=== PROBLEM DETAILS ===
Each line of the data below that includes the string "quality" must be copied.

=== PROVIDED DATA ===

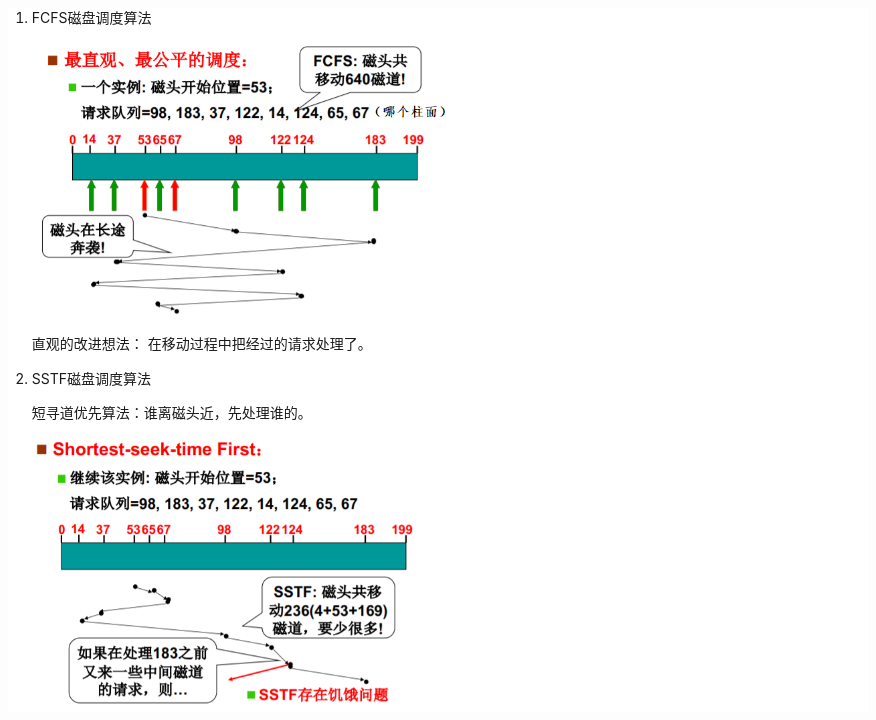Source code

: 1. FCFS磁盘调度算法

   <img src="pictures/1596768134609.png" alt="1596768134609" style="zoom:67%;" />

   直观的改进想法： 在移动过程中把经过的请求处理了。

2. SSTF磁盘调度算法

   短寻道优先算法：谁离磁头近，先处理谁的。

   <img src="pictures/1596770061894.png" alt="1596770061894" style="zoom:67%;" />
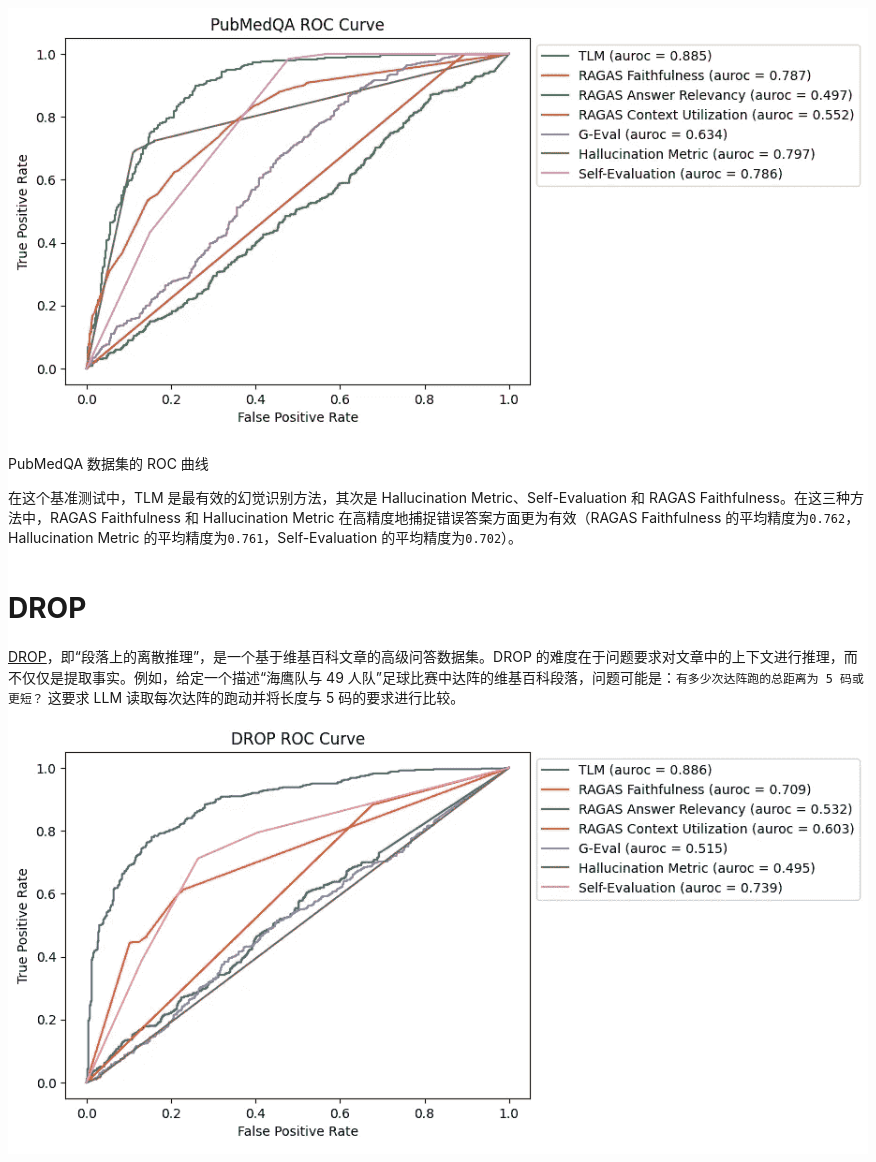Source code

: ![](img/096854c297c06c74338c7090ef3bf870.png)

PubMedQA 数据集的 ROC 曲线

在这个基准测试中，TLM 是最有效的幻觉识别方法，其次是 Hallucination Metric、Self-Evaluation 和 RAGAS Faithfulness。在这三种方法中，RAGAS Faithfulness 和 Hallucination Metric 在高精度地捕捉错误答案方面更为有效（RAGAS Faithfulness 的平均精度为`0.762`，Hallucination Metric 的平均精度为`0.761`，Self-Evaluation 的平均精度为`0.702`）。

# DROP

[DROP](https://huggingface.co/datasets/PatronusAI/HaluBench/viewer/default/test?f%5Bsource_ds%5D%5Bvalue%5D=%27DROP%27)，即“段落上的离散推理”，是一个基于维基百科文章的高级问答数据集。DROP 的难度在于问题要求对文章中的上下文进行推理，而不仅仅是提取事实。例如，给定一个描述“海鹰队与 49 人队”足球比赛中达阵的维基百科段落，问题可能是：`有多少次达阵跑的总距离为 5 码或更短？` 这要求 LLM 读取每次达阵的跑动并将长度与 5 码的要求进行比较。

![](img/a5a1e1b1fa00095774d16c2a1066956d.png)
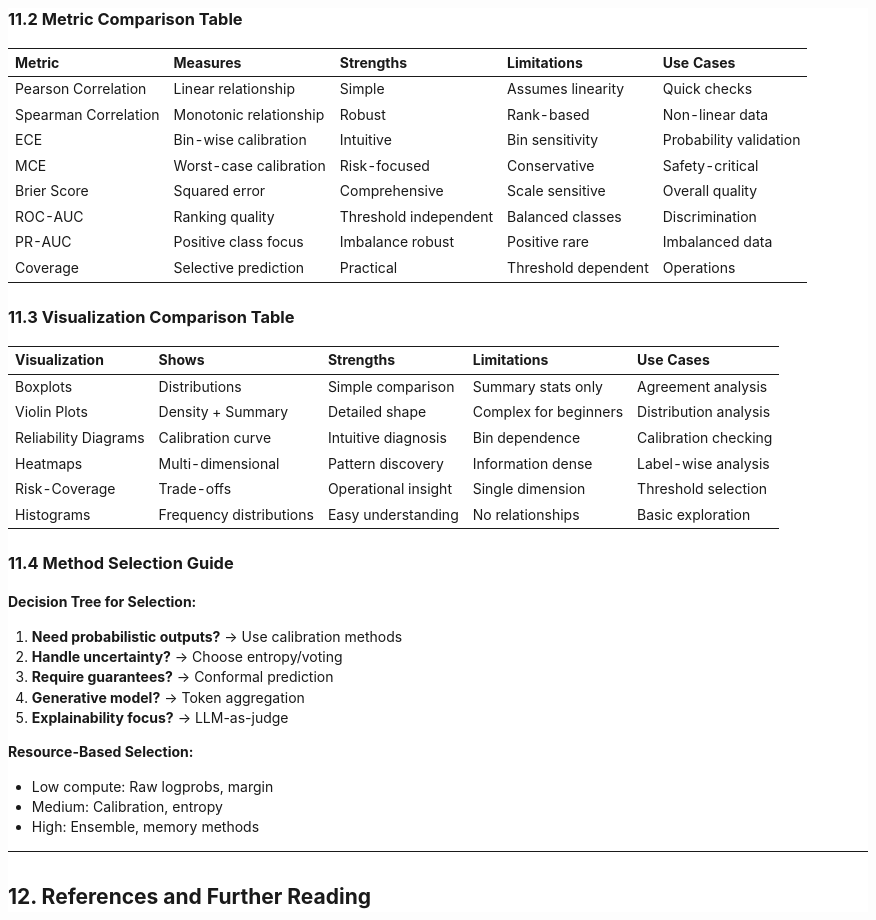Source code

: ### 11.2 Metric Comparison Table

| Metric | Measures | Strengths | Limitations | Use Cases |
| :-- | :-- | :-- | :-- | :-- |
| Pearson Correlation | Linear relationship | Simple | Assumes linearity | Quick checks |
| Spearman Correlation | Monotonic relationship | Robust | Rank-based | Non-linear data |
| ECE | Bin-wise calibration | Intuitive | Bin sensitivity | Probability validation |
| MCE | Worst-case calibration | Risk-focused | Conservative | Safety-critical |
| Brier Score | Squared error | Comprehensive | Scale sensitive | Overall quality |
| ROC-AUC | Ranking quality | Threshold independent | Balanced classes | Discrimination |
| PR-AUC | Positive class focus | Imbalance robust | Positive rare | Imbalanced data |
| Coverage | Selective prediction | Practical | Threshold dependent | Operations |

### 11.3 Visualization Comparison Table

| Visualization | Shows | Strengths | Limitations | Use Cases |
| :-- | :-- | :-- | :-- | :-- |
| Boxplots | Distributions | Simple comparison | Summary stats only | Agreement analysis |
| Violin Plots | Density + Summary | Detailed shape | Complex for beginners | Distribution analysis |
| Reliability Diagrams | Calibration curve | Intuitive diagnosis | Bin dependence | Calibration checking |
| Heatmaps | Multi-dimensional | Pattern discovery | Information dense | Label-wise analysis |
| Risk-Coverage | Trade-offs | Operational insight | Single dimension | Threshold selection |
| Histograms | Frequency distributions | Easy understanding | No relationships | Basic exploration |

### 11.4 Method Selection Guide

**Decision Tree for Selection:**

1. **Need probabilistic outputs?** → Use calibration methods
2. **Handle uncertainty?** → Choose entropy/voting
3. **Require guarantees?** → Conformal prediction
4. **Generative model?** → Token aggregation
5. **Explainability focus?** → LLM-as-judge

**Resource-Based Selection:**

- Low compute: Raw logprobs, margin
- Medium: Calibration, entropy
- High: Ensemble, memory methods

***

## 12. References and Further Reading
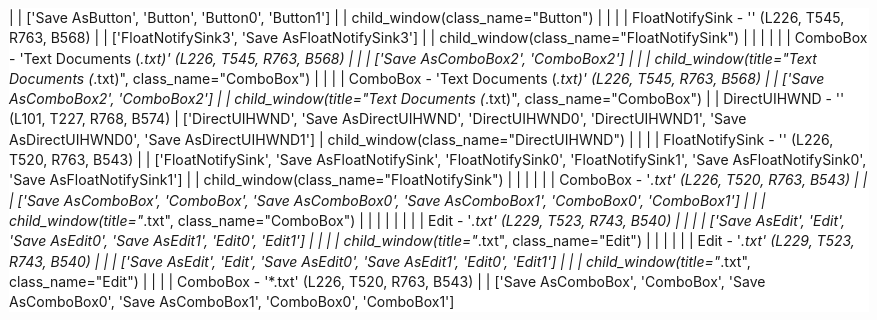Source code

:    |    | ['Save AsButton', 'Button', 'Button0', 'Button1']
   |    | child_window(class_name="Button")
   |    |
   |    | FloatNotifySink - ''    (L226, T545, R763, B568)
   |    | ['FloatNotifySink3', 'Save AsFloatNotifySink3']
   |    | child_window(class_name="FloatNotifySink")
   |    |    |
   |    |    | ComboBox - 'Text Documents (*.txt)'    (L226, T545, R763, B568)
   |    |    | ['Save AsComboBox2', 'ComboBox2']
   |    |    | child_window(title="Text Documents (*.txt)", class_name="ComboBox")
   |    | 
   |    | ComboBox - 'Text Documents (*.txt)'    (L226, T545, R763, B568)
   |    | ['Save AsComboBox2', 'ComboBox2']
   |    | child_window(title="Text Documents (*.txt)", class_name="ComboBox")
   |
   | DirectUIHWND - ''    (L101, T227, R768, B574)
   | ['DirectUIHWND', 'Save AsDirectUIHWND', 'DirectUIHWND0', 'DirectUIHWND1', 'Save AsDirectUIHWND0', 'Save AsDirectUIHWND1']
   | child_window(class_name="DirectUIHWND")
   |    |
   |    | FloatNotifySink - ''    (L226, T520, R763, B543)
   |    | ['FloatNotifySink', 'Save AsFloatNotifySink', 'FloatNotifySink0', 'FloatNotifySink1', 'Save AsFloatNotifySink0', 'Save AsFloatNotifySink1']
   |    | child_window(class_name="FloatNotifySink")
   |    |    |
   |    |    | ComboBox - '*.txt'    (L226, T520, R763, B543)
   |    |    | ['Save AsComboBox', 'ComboBox', 'Save AsComboBox0', 'Save AsComboBox1', 'ComboBox0', 'ComboBox1']
   |    |    | child_window(title="*.txt", class_name="ComboBox")
   |    |    |    |
   |    |    |    | Edit - '*.txt'    (L229, T523, R743, B540)
   |    |    |    | ['Save AsEdit', 'Edit', 'Save AsEdit0', 'Save AsEdit1', 'Edit0', 'Edit1']
   |    |    |    | child_window(title="*.txt", class_name="Edit")
   |    |    |
   |    |    | Edit - '*.txt'    (L229, T523, R743, B540)
   |    |    | ['Save AsEdit', 'Edit', 'Save AsEdit0', 'Save AsEdit1', 'Edit0', 'Edit1']
   |    |    | child_window(title="*.txt", class_name="Edit")
   |    |
   |    | ComboBox - '*.txt'    (L226, T520, R763, B543)
   |    | ['Save AsComboBox', 'ComboBox', 'Save AsComboBox0', 'Save AsComboBox1', 'ComboBox0', 'ComboBox1']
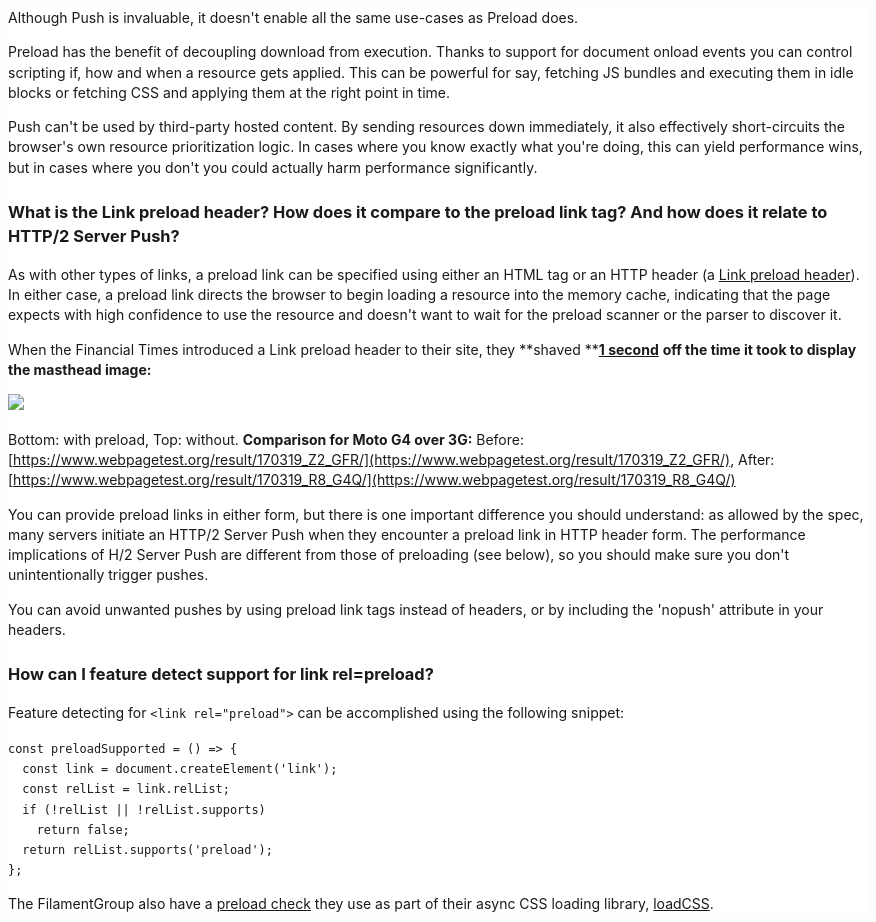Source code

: Although Push is invaluable, it doesn't enable all the same use-cases as Preload does.

Preload has the benefit of decoupling download from execution. Thanks to support for document onload events you can control scripting if, how and when a resource gets applied. This can be powerful for say, fetching JS bundles and executing them in idle blocks or fetching CSS and applying them at the right point in time.

Push can't be used by third-party hosted content. By sending resources down immediately, it also effectively short-circuits the browser's own resource prioritization logic. In cases where you know exactly what you're doing, this can yield performance wins, but in cases where you don't you could actually harm performance significantly.

### What is the Link preload header? How does it compare to the preload link tag? And how does it relate to HTTP/2 Server Push?

As with other types of links, a preload link can be specified using either an HTML tag or an HTTP header (a [Link preload header](https://w3c.github.io/preload/#server-push-http-2)). In either case, a preload link directs the browser to begin loading a resource into the memory cache, indicating that the page expects with high confidence to use the resource and doesn't want to wait for the preload scanner or the parser to discover it.

When the Financial Times introduced a Link preload header to their site, they **shaved **[**1 second**](https://twitter.com/wheresrhys/status/843252599902167040) **off the time it took to display the masthead image:**

<img class="progressiveMedia-noscript js-progressiveMedia-inner" src="https://cdn-images-1.medium.com/max/2000/1*QGUllBDRLMjdy1uawXG8EQ.jpeg">

Bottom: with preload, Top: without. **Comparison for Moto G4 over 3G:** Before: [https://www.webpagetest.org/result/170319_Z2_GFR/](https://www.webpagetest.org/result/170319_Z2_GFR/), After: [https://www.webpagetest.org/result/170319_R8_G4Q/](https://www.webpagetest.org/result/170319_R8_G4Q/)

You can provide preload links in either form, but there is one important difference you should understand: as allowed by the spec, many servers initiate an HTTP/2 Server Push when they encounter a preload link in HTTP header form. The performance implications of H/2 Server Push are different from those of preloading (see below), so you should make sure you don't unintentionally trigger pushes.

You can avoid unwanted pushes by using preload link tags instead of headers, or by including the 'nopush' attribute in your headers.

### How can I feature detect support for link rel=preload?

Feature detecting for `<link rel="preload">` can be accomplished using the following snippet:

    const preloadSupported = () => {
      const link = document.createElement('link');
      const relList = link.relList;
      if (!relList || !relList.supports)
        return false;
      return relList.supports('preload');
    };

The FilamentGroup also have a [preload check](https://github.com/filamentgroup/loadCSS/blob/master/src/cssrelpreload.js#L8-L14) they use as part of their async CSS loading library, [loadCSS](https://github.com/filamentgroup/loadCSS).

=== YOUR SOLUTION ===
| Brier Score | Squared error | Comprehensive | Scale sensitive | Overall quality |
| ROC-AUC | Ranking quality | Threshold independent | Balanced classes | Discrimination |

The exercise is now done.